Songeons qu’un bâtiment comme le Centre Beaubourg (à peine 37 ans d’existence, dont 3 ans de fermeture pour travaux) a déjà coûté plus d’une fois le prix de sa construction en rénovations ; et on n'inclut pas là-dedans le changement périodique des revêtements de sols ou autres entretiens courants, uniquement les interventions sur le gros-œuvre sous peine que le bâtiment ne devienne dangereux…
Et ce n’est pas fini, il est prévu le changement de la climatisation (30 M€), plus celui du système d’alarme (10 Md€) ; rénovations actées et issues d’un récent rapport qui préconise en tout 100 M€ supplémentaires de rénovations (sur 10 ans) pour compléter celles effectuées entre 97 et 2000. Ce qui porterait le coût des rénovations à plus de 2 fois le prix du bâtiment sur 50 ans !!! Un gouffre financier sans fond, à l’instar de la BNF, Jussieu et tant d’autres, qui donne juste envie de raser totalement les bâtiments pour en faire des squares, sans oublier de foutre tous les architectes « innovants » au chômage… surtout quand en plus on sait que le budget de fonctionnement annuel (120 M€ ; hors investissements et réparations) pour le seul Centre Beaubourg permettrait de faire vivre 1 000 petites Maisons de la culture locales, ou 100 plus importantes très confortablement.
En comparaison la Sorbonne, dont le premier bâtiment est âgé de 761 ans et le dernier de 130, ne nécessite que des dépenses de rénovations courantes : parquets, huisseries, toit, … sans qu’il ne soit jamais nécessaire de fermer totalement le bâtiment… tandis que le Louvre (dans sa forme quasi définitive actuelle) est debout depuis 342 ans, en ne nécessitant que des réparation courantes pour un bâtiment « classique ».
Mieux le Viaduc de Millau a été prévu pour durer 120 ans, d’après les concepteurs « sans réparations majeures » (Sic !!!), ce qui semble un « exploit » en soi d'après ces mêmes concepteurs (et c’est vrai, comparativement aux ouvrages d’art réalisés au 20ième siècle qui ont quasiment tous des problèmes structurels ou qui s'usent plus vite que prévu). Sauf qu’à supposer que la durabilité prévue par les concepteurs se réalise, en tout état de cause après les 120 ans, on fait quoi ? On casse tout et on recommence ? Ou peut-être qu’on espère que dans 120 ans, nos descendants n’auront plus besoin de routes pour se déplacer… et peut-être même qu’on prévoit que de toute façon, ils ne pourront plus se déplacer du tout (la crise et la pénurie énergétique ayant atteint et dépassé leur pic, sans que nous n’ayons rien fait, ne permettant qu’aux 1 % les plus riches de pouvoir continuer à s’offrir des déplacements)...

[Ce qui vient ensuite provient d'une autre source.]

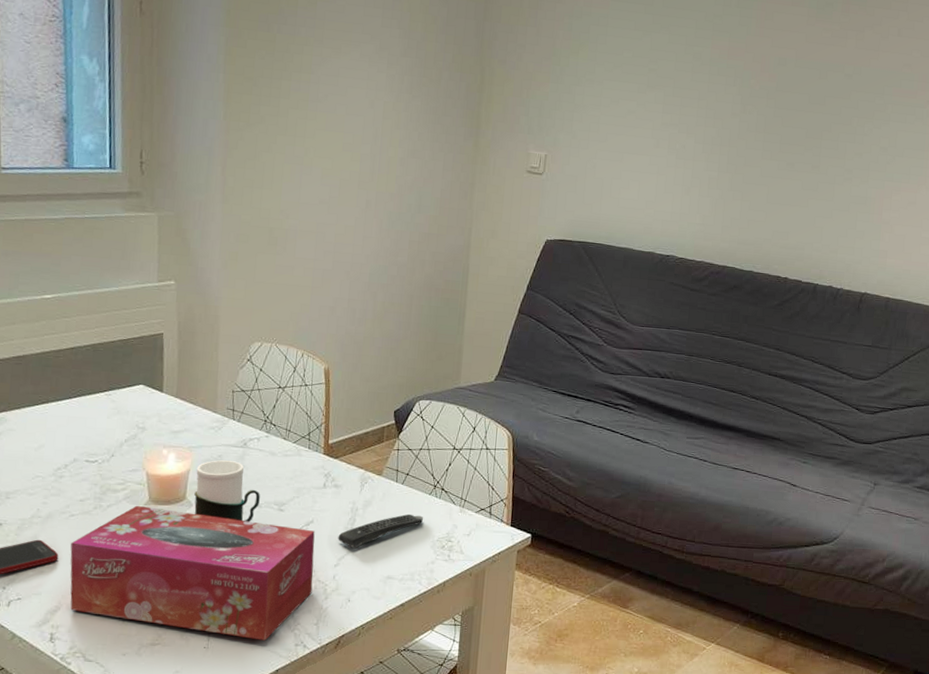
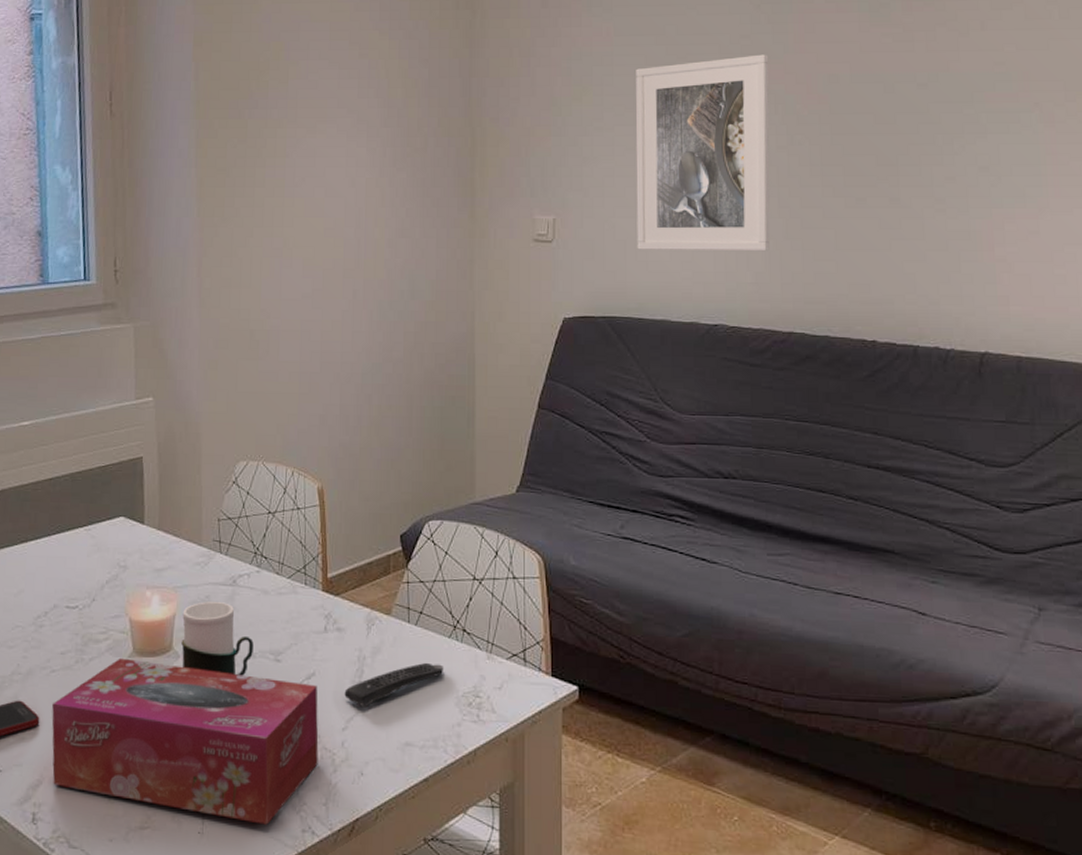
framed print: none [612,32,735,199] -> present [635,54,770,252]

Sans même évoquer les cathédrales, Le Pont du Gard est lui toujours debout (et pourrait être encore fonctionnel) après 2 000 ans ; mais il est vrai que cette bande de « sodomusca » romains a assemblé les pierres à sec (sans mortier), ce qui nécessite un savoir-faire qu'on n'a plus le temps aujourd'hui de mettre en œuvre...
Dommage pour ceux qui préfèrent utiliser la colle, pour aller plus vite, parce que fatalement un jour ils devront recoller ce qui se décolle ; comme on l’a constaté pour les plaques de parement de l’Opéra Bastille, qui - un an à peine après la réception de l’ouvrage - se détachaient des façades et tombaient dans la rue au risque de tuer quelqu’un... Sans oublier qu’il a fallu quelques années pour faire fonctionner correctement les plateaux mouvants, grande « innovation » technique de ce lieu ; et qu’à ce jour on se pose déjà la question d’une rénovation totale du bâtiment qui ne serait plus, entre autres, aux normes de sécurité... 17 ans après sa livraison (le rapport date de 2007), un record d’obsolescence accélérée ?...
- L'Opéra Bastille -
Le plus affolant est quand même de constater que sur des projets sensibles, comme les futurs EPR, certains bétons (notamment pour des éléments devant accueillir les combustibles irradiés) ont dû être cassés et refaits tant ils comportaient de défauts… On n’ose imaginer combien d’ouvrages - moins surveillés, ou construits à des époques où les contrôles techniques n’étaient pas aussi « pointus » - recèlent de vrais problèmes de mise en œuvre susceptibles de provoquer des catastrophes (comme entre bien d'autres, celle du barrage de Malpasset ou du Terminal 2E de Roissy)…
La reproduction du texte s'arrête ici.